Half of Gen Z Singaporeans believe they will be able to retire comfortably, but a large majority have yet to begin planning for it, according to a survey from Prudential.
The survey, which polled 1,000 Singapore residents aged 17 to 76 in July 2025, revealed 51% of Gen Z respondents—defined as those aged 16 to 28—are confident they will have sufficient means to cover expenses in retirement, including daily necessities and healthcare.
This optimism slightly exceeds that of Millennials (45%) and Gen X (38%).
However, 72% of Gen Z respondents reported having no retirement plan. Many indicated they are focused on building their earning power first and plan to start saving for retirement once they have more disposable income.
As most are students or early in their careers, financial planning tends to be delayed in favour of career advancement.
The survey also found that Gen Z’s financial habits and aspirations differ from older generations. 41% are actively seeking to build multiple income streams, and 60% prioritize career progression over work-life balance.

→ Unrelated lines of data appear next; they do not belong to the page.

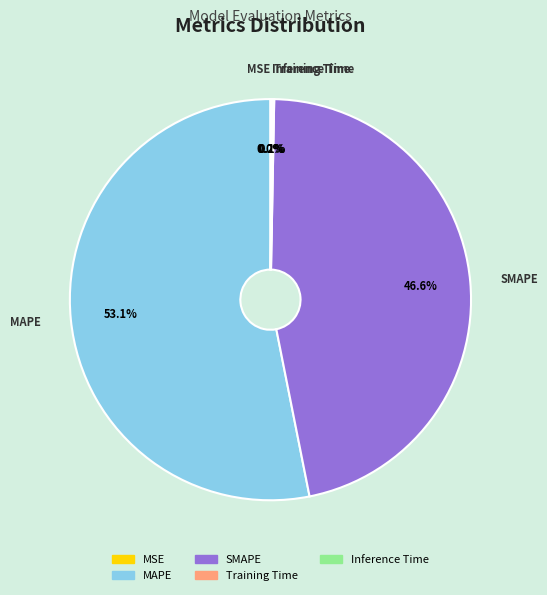

To the nearest percent, what is the difference between the largest and smallest slice percentages?

53%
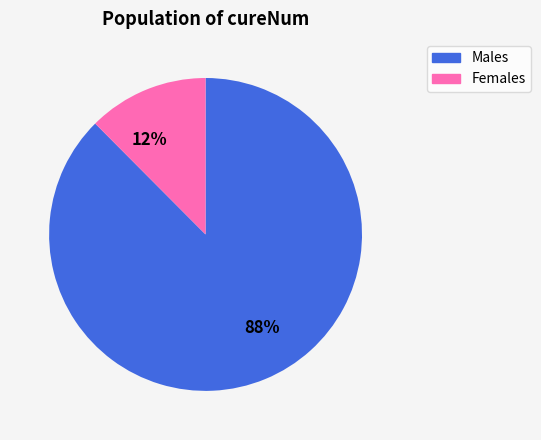

Is it true that 12% is 12% of the pie?

True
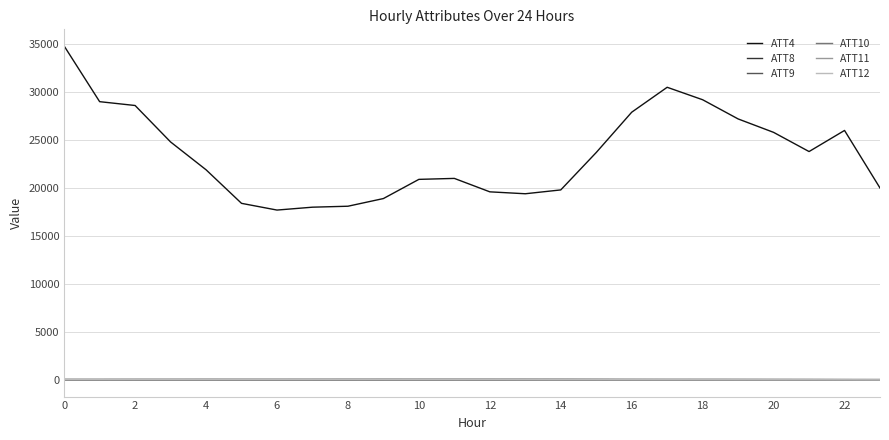

True or false: ATT4 and ATT9 cross at least once.

False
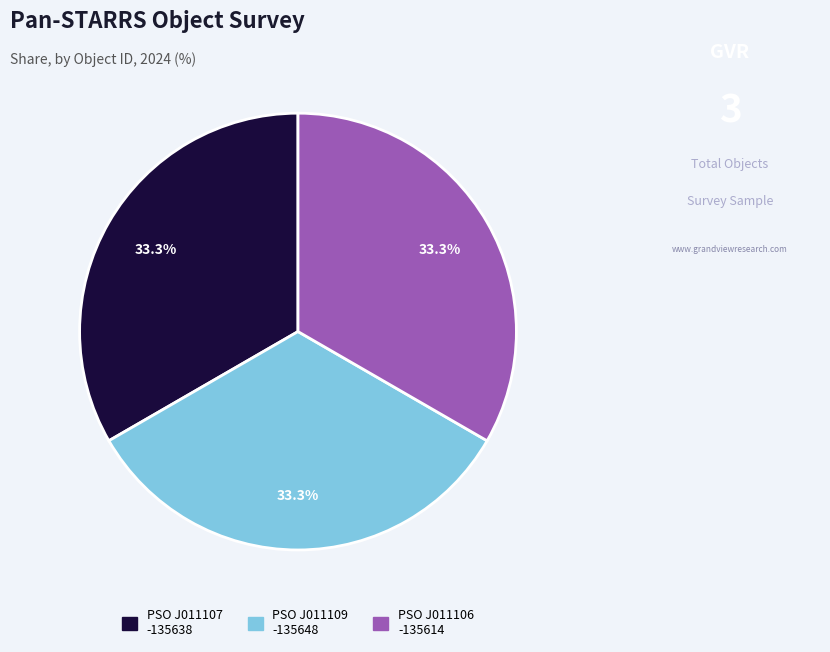

To the nearest percent, what is the average slice percentage?

33%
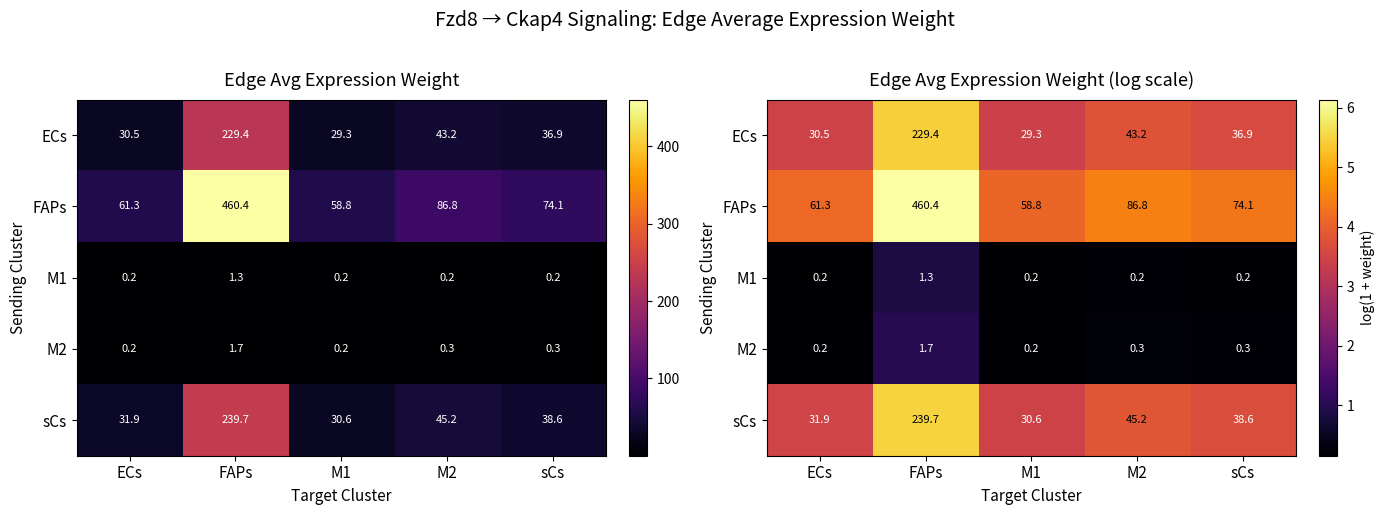

What is the total value across all series at M2?

12.6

Additionally, 32% are drawn to remote work opportunities to facilitate travel, and 22% are interested in taking multiple “micro-retirements” during their lifetime. Just over half (54%) expect to retire by age 60, whilst 20% hope to retire by 50.
Older generations had advice to offer. The survey found that 94% of Baby Boomers—those aged 55 and above—said they would have approached financial planning differently. On average, they wished they had started 12 years earlier, at age 28 instead of 40.
Many pointed to regrets such as not forming stronger financial habits (61%), not retiring earlier due to delayed planning (49%), and experiencing stress from inadequate retirement savings (45%). Others cited missed investment opportunities (35%) and unnecessary spending (28%).
Across all age groups, top concerns included inflation, healthcare, and stagnating income. 75% of respondents said the rising cost of living is a major issue, followed by healthcare costs (56%) and limited income growth (50%).
When asked how they plan to fund retirement, respondents most frequently cited CPF savings (675) and bank savings (62%).
Other methods included investments in stocks, bonds, index mutual funds or ETFs like the S&P 500, as well as insurance policies and investment-linked plans (ILPs).
The survey also found generational differences in retirement strategies. Gen Zs and Millennials are more likely to invest in index funds and ETFs, and less likely to rely on insurance products.